Wow, just amazing.

Is this model open? Open weights at least? Can you use it commercially?

SweetSoftPillow 4 days ago | parent | next [-]

This is a Google's Gemini flash 2.5 model with native image output capability. It's fast, relatively cheap and SOTA-quality, and available via API. I think getting this kind of quality in open source models will need some time, probably first from Chinese models and then from BlackForestLabs or Google's open source (Gemma) team.

▲

vunderba 4 days ago | parent | prev | next [-]
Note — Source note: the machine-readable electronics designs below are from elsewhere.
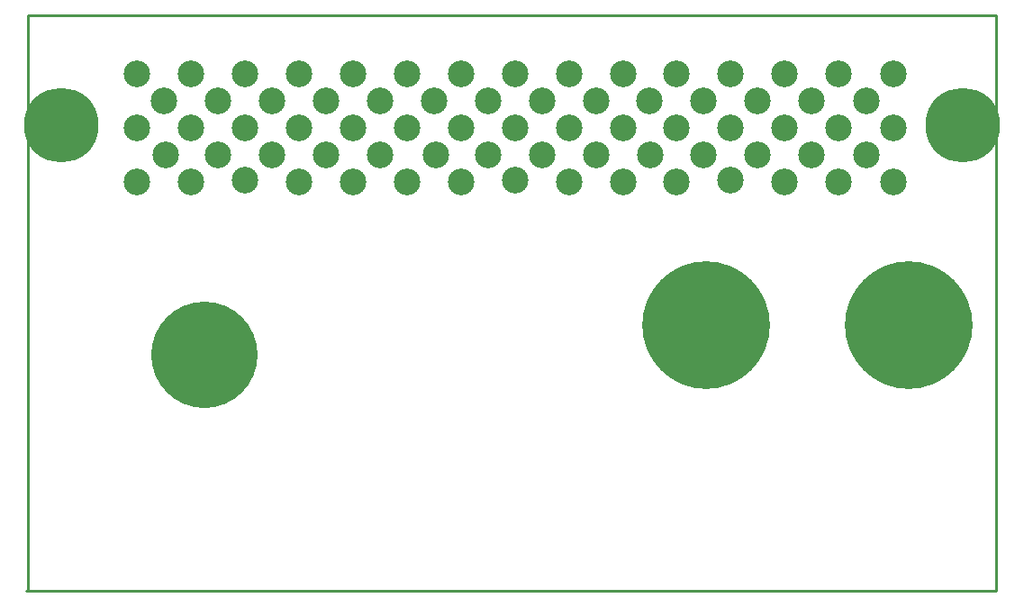
<source format=gtl>
%FSLAX23Y23*%
%MOMM*%
%SFA1B1*%

%IPPOS*%
%ADD10C,11.999976*%
%ADD11C,9.999980*%
%ADD12C,0.250000*%
%ADD13C,2.499995*%
%ADD14C,6.999986*%
%LNoutput_cover-1*%
%LPD*%
G54D10*
X133479Y60199D03*
X114429D03*
G54D11*
X67309Y57399D03*
G54D12*
X50669Y89279D02*
X141729D01*
Y35179D02*
Y89279D01*
X50549Y35179D02*
X141729D01*
X50549D02*
X50669Y35309D01*
Y89279*
G54D13*
X132079Y73659D03*
X129539Y76199D03*
X132079Y78739D03*
X129539Y81279D03*
X132079Y83819D03*
X126869Y73659D03*
X121789D03*
X116709Y73789D03*
X111629Y73659D03*
X124329Y76199D03*
X119249D03*
X114169D03*
X109219D03*
X126869Y78739D03*
X121789D03*
X116709D03*
X111629D03*
X124329Y81279D03*
X119249D03*
X114169D03*
X109089D03*
X126869Y83819D03*
X121789D03*
X116709D03*
X111629D03*
X83819Y76199D03*
Y81279D03*
X106679Y73659D03*
X101599D03*
X96519Y73789D03*
X91439Y73659D03*
X86359D03*
X104139Y76199D03*
X99059D03*
X93979D03*
X89029D03*
X106679Y78739D03*
X101599D03*
X96519D03*
X91439D03*
X86359D03*
X104139Y81279D03*
X99059D03*
X93979D03*
X88899D03*
X106679Y83819D03*
X101599D03*
X96519D03*
X91439D03*
X86359D03*
X81279Y73659D03*
X76199D03*
X71119Y73789D03*
X66039Y73659D03*
X60959D03*
X78739Y76199D03*
X73659D03*
X68579D03*
X63629D03*
X81279Y78739D03*
X76199D03*
X71119D03*
X66039D03*
X60959D03*
X78739Y81279D03*
X73659D03*
X68579D03*
X63499D03*
X81279Y83819D03*
X76199D03*
X71119D03*
X66039D03*
X60959D03*
G54D14*
X138559Y78989D03*
X53849D03*
M02*
</source>
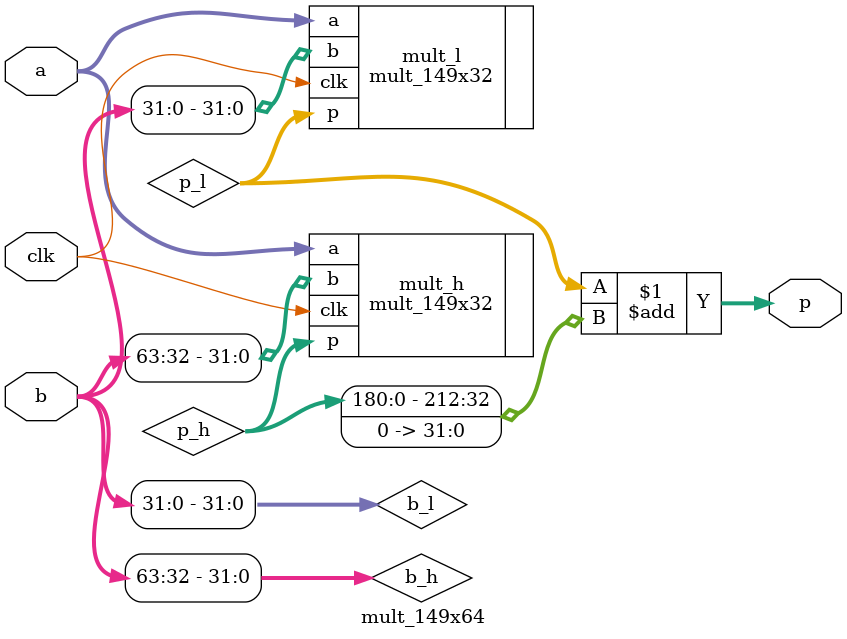
<source format=v>
`timescale 1ns / 1ps


module mult_149x64(
     input            clk,
     input  [149-1:0] a,
     input  [ 64-1:0] b,
     output [149+64-1:0] p
    );
    wire [31:0] b_h, b_l;
    wire [149+32-1:0] p_h, p_l;
//    reg [149+32-1:0] p_h_pip, p_l_pip;
    assign b_h = b[32+:32]; assign b_l = b[0+:32];
    mult_149x32 mult_h (.clk(clk), .a(a), .b(b_h), .p(p_h));
    mult_149x32 mult_l (.clk(clk), .a(a), .b(b_l), .p(p_l));
//    always @(posedge clk) begin
//        p_h_pip <= p_h; p_l_pip <= p_l;
//    end
    assign p = p_l + {p_h , {32{1'b0}}};
endmodule

</source>
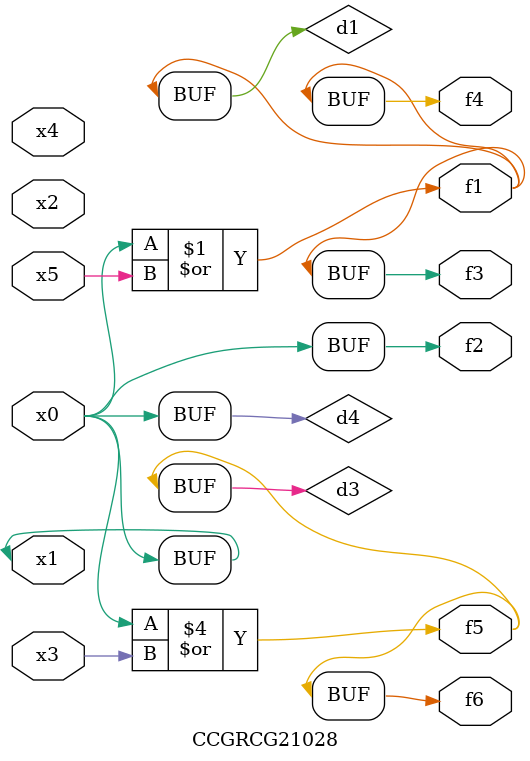
<source format=v>
module CCGRCG21028(
	input x0, x1, x2, x3, x4, x5,
	output f1, f2, f3, f4, f5, f6
);

	wire d1, d2, d3, d4;

	or (d1, x0, x5);
	xnor (d2, x1, x4);
	or (d3, x0, x3);
	buf (d4, x0, x1);
	assign f1 = d1;
	assign f2 = d4;
	assign f3 = d1;
	assign f4 = d1;
	assign f5 = d3;
	assign f6 = d3;
endmodule

</source>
Outside of Google Deepmind open sourcing the code and weights of AlphaFold, I don't think they've released any of their GenAI stuff (Imagen, Gemini, Flash 2.5, etc).

The best multimodal models that you can run locally right now are probably Qwen-Edit 20b, and Kontext.Dev.

https://qwenlm.github.io/blog/qwen-image-edit

https://bfl.ai/blog/flux-1-kontext-dev

▲

SweetSoftPillow 4 days ago | parent [-]

Google also open sources Gemma LLMs and embedding models, which are quite good at the time of release (SOTA or near-SOTA in the open source field).

	▲	vunderba 4 days ago \| parent [-]
		Oh very nice I wasn't aware of that [1] [2]. Adding the links as well. [1] https://deepmind.google/models/gemma [2] https://huggingface.co/google/gemma-7b [2]

▲

minimaxir 4 days ago | parent | prev [-]

Flux Kontext has similar quality, is open weight, and the outputs can be used commercially, however prompt adherence is good-but-not-as-good.